— Мне это знакомо. Но зачем же так радикально? Я обещаю, что не буду давать тебе никаких поводов. Это увлечение. Это пройдет.
— Может быть. Но я хочу, чтобы прошло быстрее.
Он выпил еще и грустно смотрел в вечернее окно.
Да нет, даже не грустно, а как человек, с которым стряслась большая беда и который не знает, как с этой бедой справиться. Мне и жаль его стало, и тоже грустно.
— Решать тебе, — сказала я.
— Уже решил. Пока буду работать и искать место.
— Такого человека везде возьмут. Жаль, в зарплате потеряешь.
— Да уж. Ты платишь по-царски. Для семейного человека, сама понимаешь, это важно.
— Плачу не я, а наш хозяин.
— Без разницы.
И он, выпив еще (и совершенно при этом не захмелев!), поцеловав мне руку с необычайнейшей галантностью, ушел.
Меж тем подошла к концу предвыборная кампания, в ходе которой наша газета, естественно, почти вся была посвящена прославлению светлой личности Василия Натановича Мрелашвили.

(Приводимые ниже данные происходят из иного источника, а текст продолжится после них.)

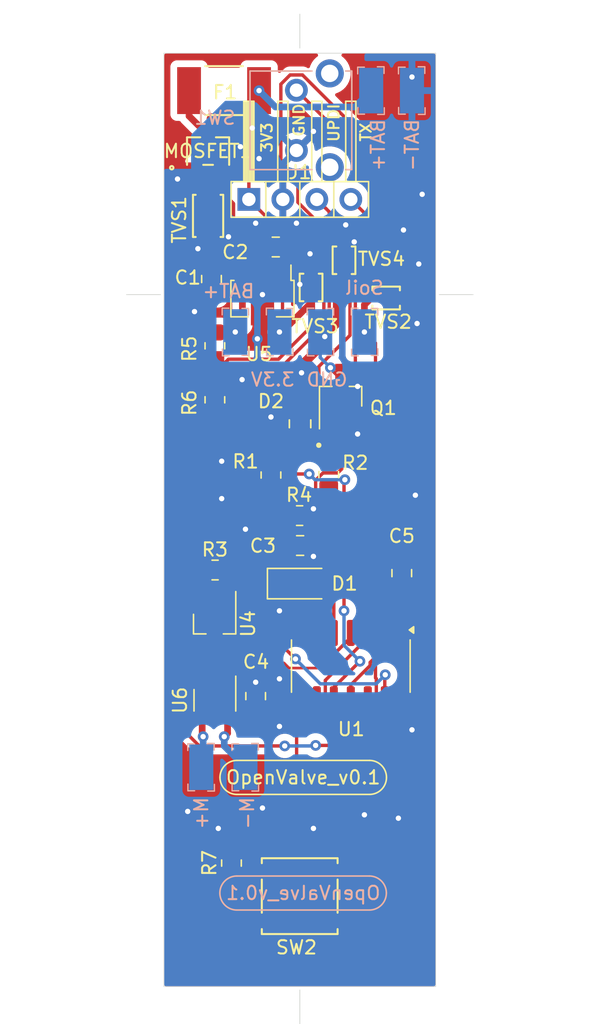
<source format=kicad_pcb>
(kicad_pcb
	(version 20241229)
	(generator "pcbnew")
	(generator_version "9.0")
	(general
		(thickness 1.6)
		(legacy_teardrops no)
	)
	(paper "A4")
	(layers
		(0 "F.Cu" signal)
		(2 "B.Cu" signal)
		(9 "F.Adhes" user "F.Adhesive")
		(11 "B.Adhes" user "B.Adhesive")
		(13 "F.Paste" user)
		(15 "B.Paste" user)
		(5 "F.SilkS" user "F.Silkscreen")
		(7 "B.SilkS" user "B.Silkscreen")
		(1 "F.Mask" user)
		(3 "B.Mask" user)
		(17 "Dwgs.User" user "User.Drawings")
		(19 "Cmts.User" user "User.Comments")
		(21 "Eco1.User" user "User.Eco1")
		(23 "Eco2.User" user "User.Eco2")
		(25 "Edge.Cuts" user)
		(27 "Margin" user)
		(31 "F.CrtYd" user "F.Courtyard")
		(29 "B.CrtYd" user "B.Courtyard")
		(35 "F.Fab" user)
		(33 "B.Fab" user)
	)
	(setup
		(stackup
			(layer "F.SilkS"
				(type "Top Silk Screen")
			)
			(layer "F.Paste"
				(type "Top Solder Paste")
			)
			(layer "F.Mask"
				(type "Top Solder Mask")
				(thickness 0.01)
			)
			(layer "F.Cu"
				(type "copper")
				(thickness 0.035)
			)
			(layer "dielectric 1"
				(type "core")
				(thickness 1.51)
				(material "FR4")
				(epsilon_r 4.5)
				(loss_tangent 0.02)
			)
			(layer "B.Cu"
				(type "copper")
				(thickness 0.035)
			)
			(layer "B.Mask"
				(type "Bottom Solder Mask")
				(thickness 0.01)
			)
			(layer "B.Paste"
				(type "Bottom Solder Paste")
			)
			(layer "B.SilkS"
				(type "Bottom Silk Screen")
			)
			(copper_finish "None")
			(dielectric_constraints no)
		)
		(pad_to_mask_clearance 0.051)
		(solder_mask_min_width 0.1)
		(allow_soldermask_bridges_in_footprints no)
		(tenting front back)
		(grid_origin 121.92 67.31)
		(pcbplotparams
			(layerselection 0x00000000_00000000_55555555_5755f5ff)
			(plot_on_all_layers_selection 0x00000000_00000000_00000000_00000000)
			(disableapertmacros no)
			(usegerberextensions yes)
			(usegerberattributes no)
			(usegerberadvancedattributes no)
			(creategerberjobfile no)
			(dashed_line_dash_ratio 12.000000)
			(dashed_line_gap_ratio 3.000000)
			(svgprecision 6)
			(plotframeref no)
			(mode 1)
			(useauxorigin no)
			(hpglpennumber 1)
			(hpglpenspeed 20)
			(hpglpendiameter 15.000000)
			(pdf_front_fp_property_popups yes)
			(pdf_back_fp_property_popups yes)
			(pdf_metadata yes)
			(pdf_single_document no)
			(dxfpolygonmode yes)
			(dxfimperialunits yes)
			(dxfusepcbnewfont yes)
			(psnegative no)
			(psa4output no)
			(plot_black_and_white yes)
			(sketchpadsonfab no)
			(plotpadnumbers no)
			(hidednponfab no)
			(sketchdnponfab yes)
			(crossoutdnponfab yes)
			(subtractmaskfromsilk yes)
			(outputformat 1)
			(mirror no)
			(drillshape 0)
			(scaleselection 1)
			(outputdirectory "plots/")
		)
	)
	(net 0 "")
	(net 1 "+BATT")
	(net 2 "GND")
	(net 3 "+3V3")
	(net 4 "/CurrentSensing")
	(net 5 "/UPDI")
	(net 6 "/UART_TX")
	(net 7 "/Soilmoisture")
	(net 8 "/SoilSensorOn")
	(net 9 "/LED_G")
	(net 10 "/LED_R")
	(net 11 "/BatterySensing")
	(net 12 "/MotorStop")
	(net 13 "/Motor-")
	(net 14 "/Motor+")
	(net 15 "/Hall")
	(net 16 "Net-(U4-Vs-)")
	(net 17 "Net-(J5-Pin_1)")
	(net 18 "Net-(J7-Pin_1)")
	(net 19 "Net-(J8-Pin_1)")
	(net 20 "Net-(D2-Pad1)")
	(net 21 "Net-(D2-Pad3)")
	(net 22 "Net-(J3-Pin_1)")
	(net 23 "unconnected-(SW2-Pad1)")
	(net 24 "unconnected-(SW2-Pad3)")
	(net 25 "Net-(F1-Pad2)")
	(footprint "SOT23:PinHeader_1x04_P2.54mm_Horizontal_spezial" (layer "F.Cu") (at 128.27 78.232 90))
	(footprint "Package_TO_SOT_SMD:SOT-23_Handsoldering" (layer "F.Cu") (at 135.128 92.964 90))
	(footprint "Resistor_SMD:R_0805_2012Metric_Pad1.20x1.40mm_HandSolder" (layer "F.Cu") (at 129.921 98.822 -90))
	(footprint "Resistor_SMD:R_0805_2012Metric_Pad1.20x1.40mm_HandSolder" (layer "F.Cu") (at 125.73 89.17 -90))
	(footprint "Resistor_SMD:R_0805_2012Metric_Pad1.20x1.40mm_HandSolder" (layer "F.Cu") (at 134.239 98.79 -90))
	(footprint "Package_SO:SOIC-14_3.9x8.7mm_P1.27mm" (layer "F.Cu") (at 135.89 113.095 -90))
	(footprint "Resistor_SMD:R_0805_2012Metric_Pad1.20x1.40mm_HandSolder" (layer "F.Cu") (at 125.73 93.202 -90))
	(footprint "Package_TO_SOT_SMD:SOT-89-3" (layer "F.Cu") (at 129.286 85.344 -90))
	(footprint "Capacitor_SMD:C_0805_2012Metric_Pad1.18x1.45mm_HandSolder" (layer "F.Cu") (at 125.476 84.1795 90))
	(footprint "Capacitor_SMD:C_0805_2012Metric_Pad1.18x1.45mm_HandSolder" (layer "F.Cu") (at 130.2805 81.788))
	(footprint "Capacitor_SMD:C_0805_2012Metric_Pad1.18x1.45mm_HandSolder" (layer "F.Cu") (at 128.778 115.3375 -90))
	(footprint "Package_TO_SOT_SMD:SOT-23-6" (layer "F.Cu") (at 125.73 115.65 -90))
	(footprint "Resistor_SMD:R_0805_2012Metric_Pad1.20x1.40mm_HandSolder" (layer "F.Cu") (at 125.746 105.918 180))
	(footprint "Capacitor_SMD:C_0805_2012Metric_Pad1.18x1.45mm_HandSolder" (layer "F.Cu") (at 132.1015 104.0892 180))
	(footprint "Resistor_SMD:R_0805_2012Metric_Pad1.20x1.40mm_HandSolder" (layer "F.Cu") (at 132.064 101.854 180))
	(footprint "ZXCT1009F:SOT-23_Handsoldering_ZXCT1009F" (layer "F.Cu") (at 125.7116 109.9302 -90))
	(footprint "SOT23:SOT-23F_TOS" (layer "F.Cu") (at 125.222 74.6219))
	(footprint "ESDA041-1JY:CR_041-1JY_STM" (layer "F.Cu") (at 135.382 82.7786 -90))
	(footprint "SMF13A:SMFSeries_LTF" (layer "F.Cu") (at 125.222 79.4639 90))
	(footprint "LED_SMD:LED_1206_3216Metric_Pad1.42x1.75mm_HandSolder" (layer "F.Cu") (at 132.1165 106.934))
	(footprint "PTS526_SK15_SMTR2_LFS:PTS526SK15SMTR2 LFS-M" (layer "F.Cu") (at 132.07 130.28 180))
	(footprint "0ZCG0075FF2C:0ZCG0075FF2C" (layer "F.Cu") (at 126.4158 70.104 180))
	(footprint "ESDA041-1JY:CR_041-1JY_STM" (layer "F.Cu") (at 138.5316 85.598 180))
	(footprint "ESDA041-1JY:CR_041-1JY_STM" (layer "F.Cu") (at 132.92 84.8106 -90))
	(footprint "Capacitor_SMD:C_0805_2012Metric_Pad1.18x1.45mm_HandSolder" (layer "F.Cu") (at 139.7 106.1505 -90))
	(footprint "XZMDKVG55W-8:LED_XZMDKVG55W-8" (layer "F.Cu") (at 132.097 94.996 180))
	(footprint "Resistor_SMD:R_0805_2012Metric_Pad1.20x1.40mm_HandSolder" (layer "F.Cu") (at 126.97 127.81 90))
	(footprint "digikey-footprints:PROBE_PAD_1206" (layer "B.Cu") (at 140.462 70.104 -90))
	(footprint "digikey-footprints:PROBE_PAD_1206" (layer "B.Cu") (at 137.414 70.104 -90))
	(footprint "digikey-footprints:PROBE_PAD_1206" (layer "B.Cu") (at 130.556 88.138 90))
	(footprint "digikey-footprints:PROBE_PAD_1206" (layer "B.Cu") (at 133.604 88.138 90))
	(footprint "digikey-footprints:PROBE_PAD_1206" (layer "B.Cu") (at 136.906 88.138 90))
	(footprint "digikey-footprints:PROBE_PAD_1206" (layer "B.Cu") (at 124.714 120.65 -90))
	(footprint "digikey-footprints:PROBE_PAD_1206"
		(layer "B.Cu")
		(uuid "00000000-0000-0000-0000-0000632ba3d3")
		(at 128.016 120.65 -90)
		(property "Reference" "J7"
			(at 0 1.905 90)
			(layer "B.SilkS")
			(hide yes)
			(uuid "e6307377-8be5-43f7-9f26-8d4e6c2ccb81")
			(effects
				(font
					(size 1 1)
					(thickness 0.15)
				)
				(justify mirror)
			)
		)
		(property "Value" "Conn_01x01_Male"
			(at 0 -2.05 90)
			(layer "B.Fab")
			(uuid "c18a2f82-1d31-4344-adc2-2179e9c5713f")
			(effects
				(font
					(size 1 1)
					(thickness 0.15)
				)
				(justify mirror)
			)
		)
		(property "Datasheet" ""
			(at 0 0 270)
			(layer "F.Fab")
			(hide yes)
			(uuid "d2086bc7-60f4-45d0-b2bc-d62b45be1e2d")
			(effects
				(font
					(size 1.27 1.27)
					(thickness 0.15)
				)
			)
		)
		(property "Description" "Generic connector, single row, 01x01, script generated"
... [173032 chars truncated]
</source>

Его программа, опубликованная нами (и для верности вдобавок висящая листовками на всех заборах), была такова, что на месте избирателей я бы за господина Мрелашвили не голосовала ни в коем случае: он обещал всем все и сразу. Это было такое явное и беспардонное вранье, что стыдно становилось.
— Кто вам текст составил? — спросила я его.

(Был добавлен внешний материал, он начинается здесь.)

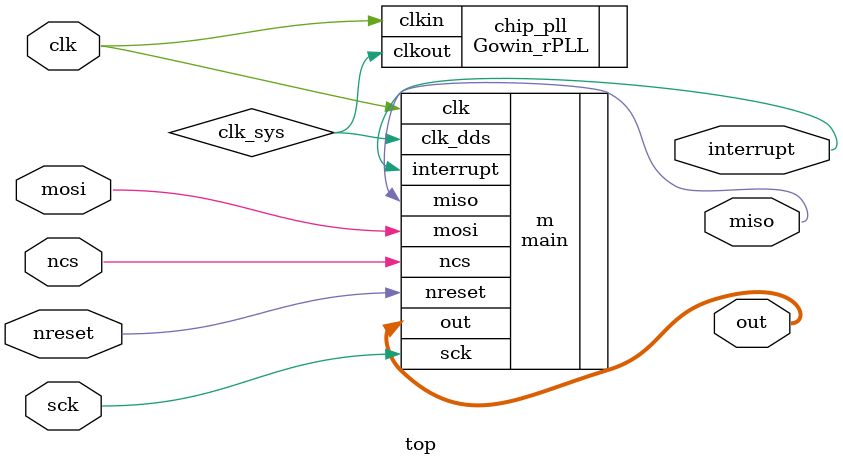
<source format=v>
module top
(
    input wire clk,
    input wire nreset,
    input wire sck,
    input wire mosi,
    input wire ncs,
    output wire miso,
    output wire interrupt,
    output wire [3:0] out
);
    wire clk_sys;

    Gowin_rPLL chip_pll(
        .clkout(clk_sys), //135 mhz
        .clkin(clk)
    );  

    main #(.MCLK(64'd135000000)) m(.clk(clk), .clk_dds(clk_sys), .sck(sck), .mosi(mosi), .ncs(ncs), .miso(miso), .interrupt(interrupt), .out(out), .nreset(nreset));

endmodule

</source>
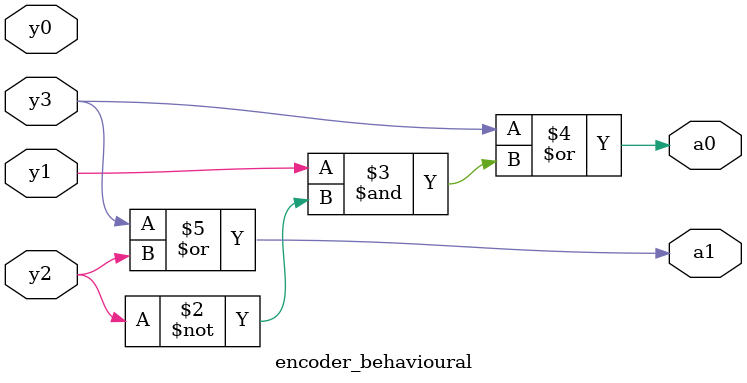
<source format=v>
`timescale 1ns / 1ps
module encoder_behavioural(y3,y2,y1,y0,a1,a0);
	 input y3,y2,y1,y0;
     output reg a1,a0;
    
	 always @ (a0,a1)
	 begin
	 a0=y3|(y1&~y2);
     a1=y3|y2;

end
endmodule

</source>
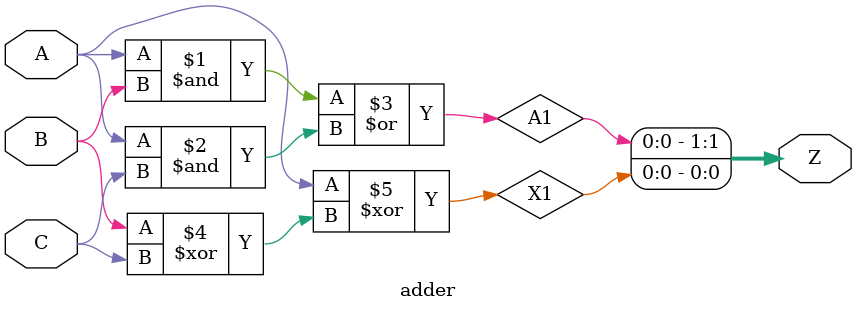
<source format=v>
module adder (

 input wire A,
 input wire B,

 input wire C,

  output wire [1:0] Z
 
 );
 
  wire A1 = (A & B) | (A & C);
  wire X1 = A ^ (B ^ C);

   assign Z = {A1, X1};

endmodule


</source>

— А что? — насторожился он.
— Грубо. Коряво. Это антиреклама.
— Не беспокойтесь. Составляли люди, которые этим занимаются не первый день — и успешно. Вы разбираетесь в газетном деле, а они разбираются в политике. Они знают, как нужно говорить с народом. Впрочем, это и вам знать не помешало бы, — мимоходом кольнул меня хозяин.
И он оказался прав: его выбрали абсолютным большинством.
(Хотя, убейте меня, до сих пор не верю, что все было сделано чисто. То есть именно чисто сделали, но совсем в другом смысле. Иначе почему все, повторяю, все, кого я мимоходом спрашивала — из тех, кто голосовал по этому избирательному участку, — сказали мне, что они отдавали свои голоса за кого угодно, только не за директора ликероводочного завода со странной тройной национальностью!)
Итак, Мрелашвили стал депутатом, по этому поводу нам всем выдали премии.
А в один прекрасный день я, придя на работу, увидела, что в углу поставлен еще один стол и там сидит… кто бы вы думали? — Фофан! Фофан собственной персоной, да какой чинный! В костюме, с галстуком! Хотя даже издали было видно, что волосы у него по-прежнему сальные, и, проходя на расстоянии двух метров, можно было почувствовать, что потом от него, как всегда, воняет.
Он ехидно поздоровался со мной.
Я, не ответив, круто развернулась — и к Василию Натановичу.